Marine tape reaction sets Taliban fighters against commanders
KABUL (Reuters) - Taliban fighters in Afghanistan have been enraged by a video which shows U.S. marines urinating on three corpses, believed to be insurgents, and some say they do not understand their leadership's relatively measured response to the tape.
News of the clip spread fast across Afghanistan, even though only a minority of people have electricity and the internet is restricted to a tiny urban elite.
Radio can reach remote militants and villagers and mobile phones are used by many Afghans, on both sides of the war, for storing and sharing videos even in remote areas with little communications infrastructure.
"I heard from some friends about this shameful act of the U.S. forces but could not see it at first," said one militant who called himself Qari Babar, explaining that a Pashto-language radio broadcast first alerted him to the tape's existence.
The video, posted on YouTube and other websites, shows four Marines in camouflage combat uniforms urinating on three corpses. One of them jokes: "Have a nice day, buddy." Another makes a lewd joke.
Afghan President Hamid Karzai has condemned the video, describing the men's actions as "inhuman" and calling for an investigation. U.S. and NATO military commanders condemned the actions of the men, and Pentagon has acted quickly to respond to the video, in a bid to limit the fallout.
Although a Taliban spokesman criticized it last week, he said it would not harm nascent efforts to broker peace talks.
For some insurgents, their leadership's muted response to the Marines' actions was unwelcome, particularly after reports the Taliban had agreed to open a political office in Qatar to ease possible negotiation with the United States and allies.
"Our leaders overlooked this degrading and inhumane act of American soldiers because they are interested in peace talks," said Mullah Mohammad Gul, a local Taliban commander in southern Helmand province, where the video is believed to have been made.
"Our duty is to defend our sacred religion and our people and we will keep fighting, no matter what."
Insurgent fighters in other parts of the country said the video could undermine discipline and push foot soldiers to ignore orders from higher ranked fighters.
"Until now, we were following guidelines and principles laid down by our senior commanders for us to follow while fighting," said Babar, active in Afghanistan's eastern Nangarhar province.
Young insurgents might ignore orders in future, he added.
U.S. General John Allen, who commands international troops in Afghanistan, accused the Taliban's one-eyed leader, Mullah Muhammad Omar, this week of having "lost all control" of his frontline fighters after several suicide bombings in the restive south killed almost 20 people, mostly civilians.
Babar said he watched the video with around 70 fighters, and said it shocked them even though previous cases of abuse by foreign soldiers in Afghanistan, including the murder of innocent civilians, had been well publicized.

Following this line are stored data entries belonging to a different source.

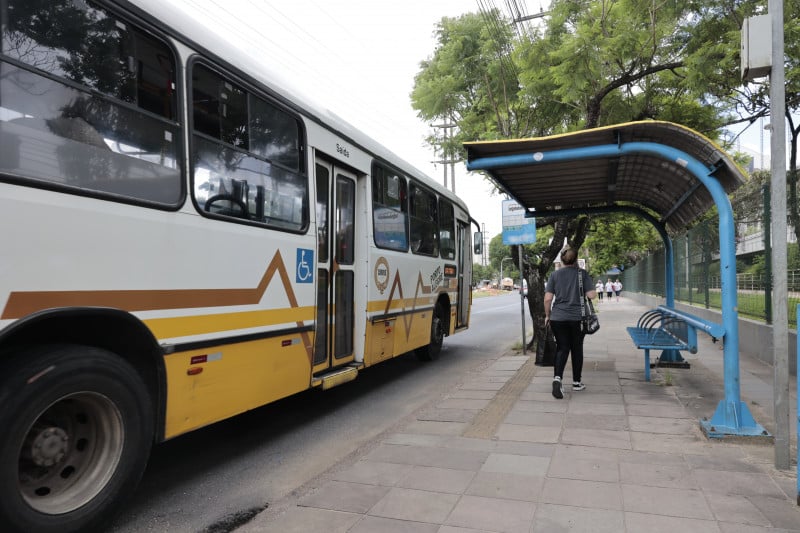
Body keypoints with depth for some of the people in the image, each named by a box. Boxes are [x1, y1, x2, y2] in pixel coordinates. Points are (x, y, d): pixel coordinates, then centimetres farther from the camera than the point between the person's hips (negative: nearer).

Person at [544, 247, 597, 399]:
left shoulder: (555, 274, 2)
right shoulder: (583, 273, 0)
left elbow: (548, 298, -3)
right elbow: (591, 295, -5)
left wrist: (547, 315, 8)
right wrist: (595, 292, 17)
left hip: (558, 318, 1)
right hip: (578, 318, 0)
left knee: (562, 348, 7)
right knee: (577, 348, 13)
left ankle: (557, 378, -14)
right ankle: (576, 382, 22)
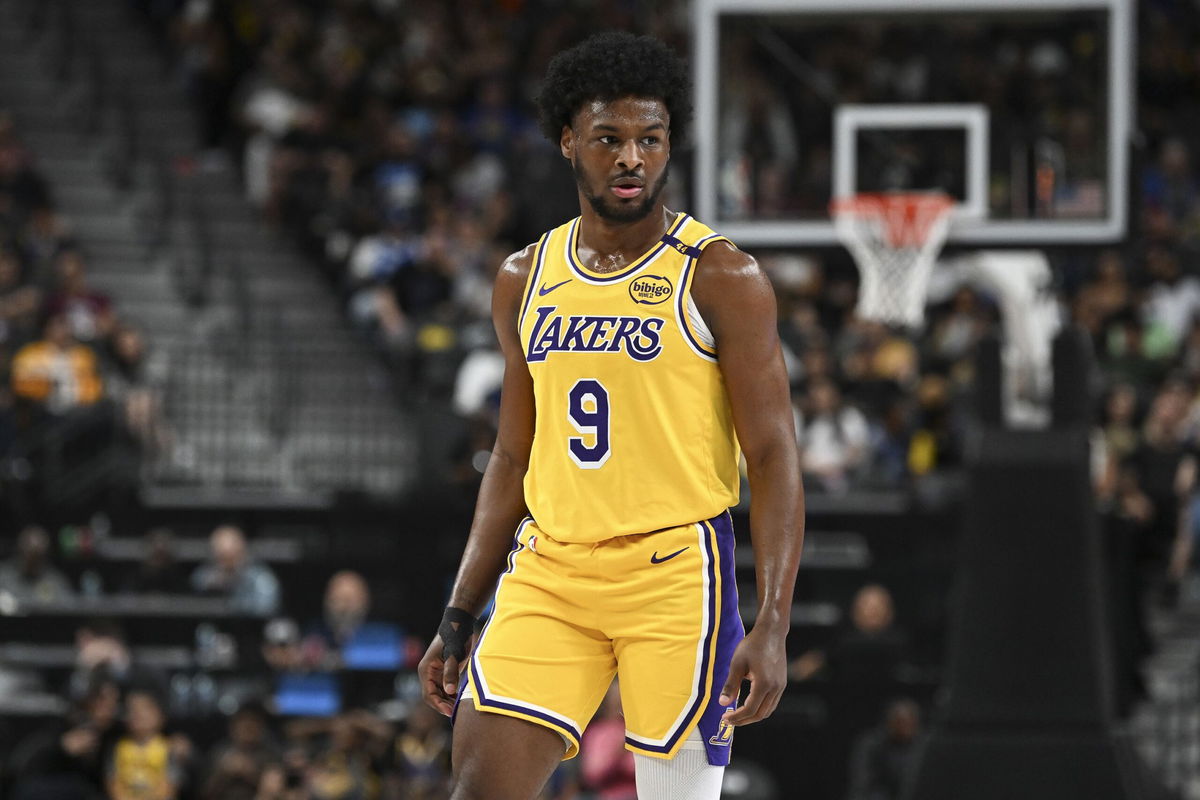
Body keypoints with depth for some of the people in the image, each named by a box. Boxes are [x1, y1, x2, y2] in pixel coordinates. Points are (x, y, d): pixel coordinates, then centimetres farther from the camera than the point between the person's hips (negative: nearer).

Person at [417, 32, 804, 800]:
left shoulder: (720, 277, -5)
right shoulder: (524, 281, 11)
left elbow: (775, 458, -7)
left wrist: (773, 624, -17)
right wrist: (459, 619, 14)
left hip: (677, 573, -4)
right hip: (549, 567, 4)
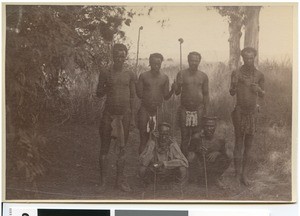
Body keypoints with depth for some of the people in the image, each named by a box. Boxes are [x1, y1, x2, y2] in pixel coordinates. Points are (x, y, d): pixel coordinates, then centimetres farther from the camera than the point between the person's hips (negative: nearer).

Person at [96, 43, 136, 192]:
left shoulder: (130, 75, 6)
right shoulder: (106, 74, 2)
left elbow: (132, 95, 10)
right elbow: (99, 94, 5)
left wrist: (130, 113, 7)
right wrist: (107, 87, -14)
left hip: (124, 114, 1)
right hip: (109, 113, -1)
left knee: (122, 148, 6)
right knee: (105, 147, 2)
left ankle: (120, 180, 14)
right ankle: (103, 180, 10)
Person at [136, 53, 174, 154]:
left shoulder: (164, 78, 7)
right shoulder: (143, 76, 2)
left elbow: (166, 97, 6)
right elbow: (139, 95, 2)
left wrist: (173, 90, -9)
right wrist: (137, 84, -14)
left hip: (158, 110, 1)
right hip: (145, 109, -1)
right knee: (144, 138, -2)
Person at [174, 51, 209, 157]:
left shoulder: (203, 76, 6)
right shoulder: (181, 74, 2)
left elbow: (206, 94, 11)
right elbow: (177, 92, 4)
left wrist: (205, 111, 6)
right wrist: (178, 84, -17)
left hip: (199, 110, 1)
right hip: (184, 110, -1)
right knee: (184, 138, 0)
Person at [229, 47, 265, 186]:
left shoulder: (259, 75, 6)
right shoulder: (237, 73, -2)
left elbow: (262, 95, 13)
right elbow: (232, 93, 1)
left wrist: (259, 89, -9)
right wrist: (234, 85, -20)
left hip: (252, 112, 3)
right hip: (240, 111, -3)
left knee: (249, 144, 5)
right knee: (239, 142, 0)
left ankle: (245, 174, 12)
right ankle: (238, 174, 8)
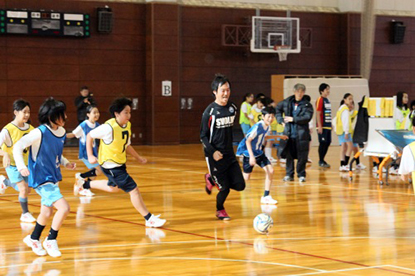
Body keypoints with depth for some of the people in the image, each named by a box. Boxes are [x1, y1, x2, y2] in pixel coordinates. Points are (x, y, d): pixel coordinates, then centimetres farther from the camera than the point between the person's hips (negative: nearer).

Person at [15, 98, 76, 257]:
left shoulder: (61, 132, 2)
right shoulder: (40, 133, -20)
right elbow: (18, 147, -19)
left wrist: (66, 163, 7)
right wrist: (21, 167, -29)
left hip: (53, 178, 8)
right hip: (41, 179, -8)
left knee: (47, 212, 19)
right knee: (64, 208, -17)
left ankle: (33, 239, 41)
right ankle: (51, 240, 1)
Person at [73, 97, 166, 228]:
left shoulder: (127, 125, -3)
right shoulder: (109, 127, -26)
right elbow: (90, 136, -15)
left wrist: (138, 158, 8)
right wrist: (90, 156, -19)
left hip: (120, 163, 9)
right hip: (110, 165, -9)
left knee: (113, 187, 32)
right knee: (133, 189, -10)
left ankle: (84, 183, 47)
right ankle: (149, 219, -1)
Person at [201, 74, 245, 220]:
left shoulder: (232, 108, 4)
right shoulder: (210, 111, -12)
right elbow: (203, 136, -8)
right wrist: (213, 151, -19)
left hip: (229, 154, 6)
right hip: (215, 156, -6)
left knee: (239, 185, -1)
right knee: (225, 187, -2)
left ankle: (212, 180, 25)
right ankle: (220, 210, 30)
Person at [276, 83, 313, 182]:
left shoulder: (307, 105, -1)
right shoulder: (287, 102, 8)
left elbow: (307, 117, -15)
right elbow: (278, 108, 25)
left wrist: (293, 119, -16)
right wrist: (280, 119, 10)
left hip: (301, 135, -2)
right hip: (289, 134, 2)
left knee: (302, 156, 0)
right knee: (289, 155, 6)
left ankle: (301, 175, 13)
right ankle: (289, 175, 15)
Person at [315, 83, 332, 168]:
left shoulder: (327, 100, 16)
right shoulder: (320, 100, -10)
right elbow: (318, 113, -14)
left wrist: (331, 124, 17)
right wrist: (319, 126, -19)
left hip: (328, 125, 8)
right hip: (322, 126, -8)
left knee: (327, 143, 8)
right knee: (323, 143, -6)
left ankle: (322, 160, 18)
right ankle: (321, 161, 2)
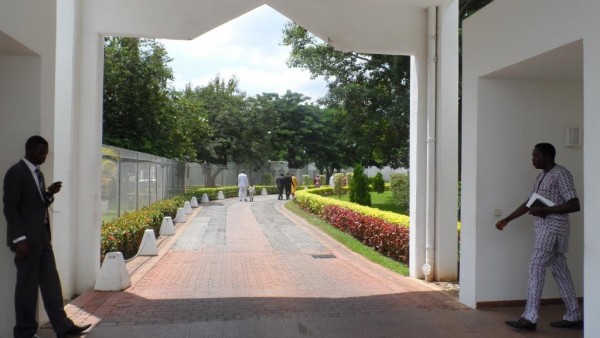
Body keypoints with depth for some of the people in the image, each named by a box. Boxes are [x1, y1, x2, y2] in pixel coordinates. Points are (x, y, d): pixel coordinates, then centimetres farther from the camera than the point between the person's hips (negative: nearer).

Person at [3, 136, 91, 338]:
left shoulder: (38, 173, 15)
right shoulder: (15, 173, -10)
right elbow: (10, 208, -14)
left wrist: (49, 194, -1)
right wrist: (20, 239, -19)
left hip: (42, 236, 8)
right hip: (27, 238, -8)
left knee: (51, 282, 7)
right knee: (27, 285, 2)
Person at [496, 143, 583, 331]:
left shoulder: (561, 174, -11)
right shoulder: (542, 177, 16)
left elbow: (574, 205, -17)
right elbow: (529, 203, 20)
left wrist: (546, 210, -22)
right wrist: (507, 220, 17)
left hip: (553, 229, -9)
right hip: (544, 229, 9)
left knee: (536, 268, -10)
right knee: (560, 271, 11)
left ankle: (529, 318, -7)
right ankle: (574, 317, 19)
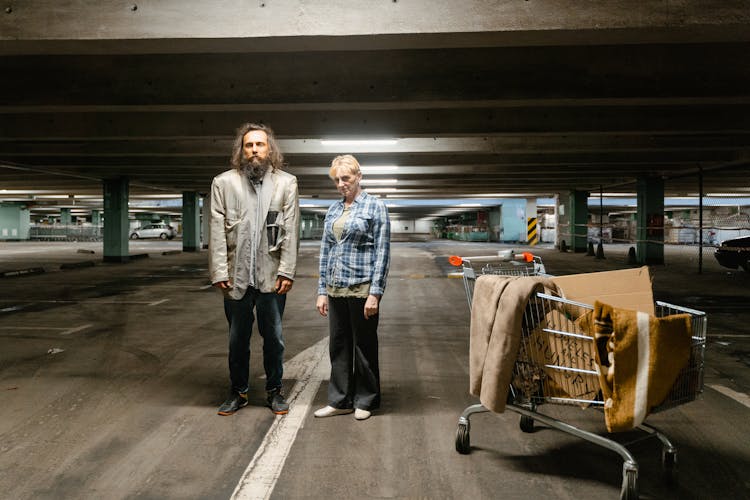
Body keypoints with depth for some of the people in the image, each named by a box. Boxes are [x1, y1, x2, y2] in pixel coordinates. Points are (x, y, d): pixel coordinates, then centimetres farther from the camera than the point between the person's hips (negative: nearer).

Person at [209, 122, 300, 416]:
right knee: (237, 339, 13)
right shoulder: (224, 183, 3)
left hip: (272, 276, 0)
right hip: (237, 276, 1)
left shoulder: (286, 183, 2)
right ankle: (238, 392, 30)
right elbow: (217, 231, -1)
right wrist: (219, 271, -7)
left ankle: (274, 391, 28)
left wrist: (287, 271, -8)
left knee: (273, 338, 11)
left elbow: (291, 230, -2)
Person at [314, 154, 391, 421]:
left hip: (362, 288, -5)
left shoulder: (375, 206, -4)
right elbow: (325, 251, 14)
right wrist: (322, 291, 9)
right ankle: (340, 400, 24)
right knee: (338, 346, 11)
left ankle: (365, 401, 22)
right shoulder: (332, 210, 12)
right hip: (336, 289, 6)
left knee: (364, 346, 7)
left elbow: (382, 251, -9)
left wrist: (375, 293, -15)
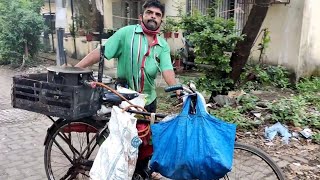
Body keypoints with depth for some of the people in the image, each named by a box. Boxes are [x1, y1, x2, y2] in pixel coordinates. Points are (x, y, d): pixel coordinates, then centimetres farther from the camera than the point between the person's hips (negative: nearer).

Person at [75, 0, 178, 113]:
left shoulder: (163, 45, 2)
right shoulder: (126, 32, -8)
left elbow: (167, 70, -11)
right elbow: (100, 52, -11)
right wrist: (73, 70, -17)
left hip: (149, 101, 4)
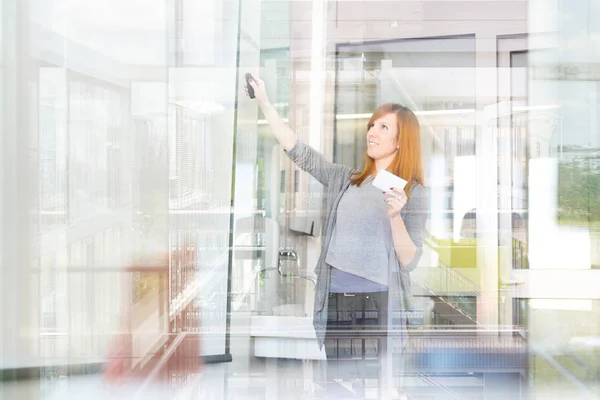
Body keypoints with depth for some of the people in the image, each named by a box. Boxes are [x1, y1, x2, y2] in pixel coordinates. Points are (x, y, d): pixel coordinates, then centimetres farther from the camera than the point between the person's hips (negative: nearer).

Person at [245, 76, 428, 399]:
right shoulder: (345, 180, 11)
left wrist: (395, 216, -21)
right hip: (336, 302, 3)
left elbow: (409, 261, -5)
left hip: (380, 304, -3)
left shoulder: (413, 192, 2)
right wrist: (264, 103, 2)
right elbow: (299, 152, 7)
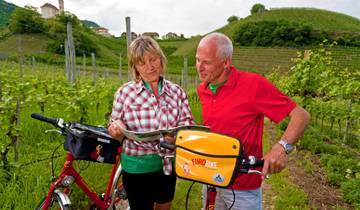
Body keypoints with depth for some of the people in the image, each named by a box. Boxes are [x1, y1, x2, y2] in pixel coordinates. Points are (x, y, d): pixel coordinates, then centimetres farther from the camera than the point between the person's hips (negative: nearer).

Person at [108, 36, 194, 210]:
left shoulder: (176, 91, -4)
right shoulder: (124, 92, -9)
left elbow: (188, 123, -4)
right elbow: (115, 132, -2)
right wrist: (115, 129, -26)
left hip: (169, 164, 3)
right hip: (137, 167, -3)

"Every one is now desperately trying to find U.S. soldiers to take revenge for the desecration of the bodies," he added.
HATE WILL GROW
Several commanders also thought the Marines' actions would also help bolster the group's standing with the rural Afghans they fight among.
"It helps us to win the support and sympathy of the Afghan people," Abdul Basit, who fights in eastern Khost province where insurgents have a strong presence, told Reuters.
"You see now the entire nation, even so many people in the government and armed forces, have turned against them because of the atrocities," Basit said.
Basit added that they had been advised by their leaders not to kill their prisoners and spies but after seeing the video, many of them might not control themselves in future.
In the southern town of Marjah, a part of Helmand that has seen heavy fighting and was the centre of a U.S.-led campaign to displace the Taliban in early 2010, another commander agreed.
"It is good that such video has emerged which showed Americans' inhumane acts," Mullah Abdullah told Reuters by satellite phone. He disagreed it would sap discipline, and instead saw a groundswell of greater support.
"From now on, hate against the foreign troops will grow in the hearts of every Muslim, especially in Afghanistan."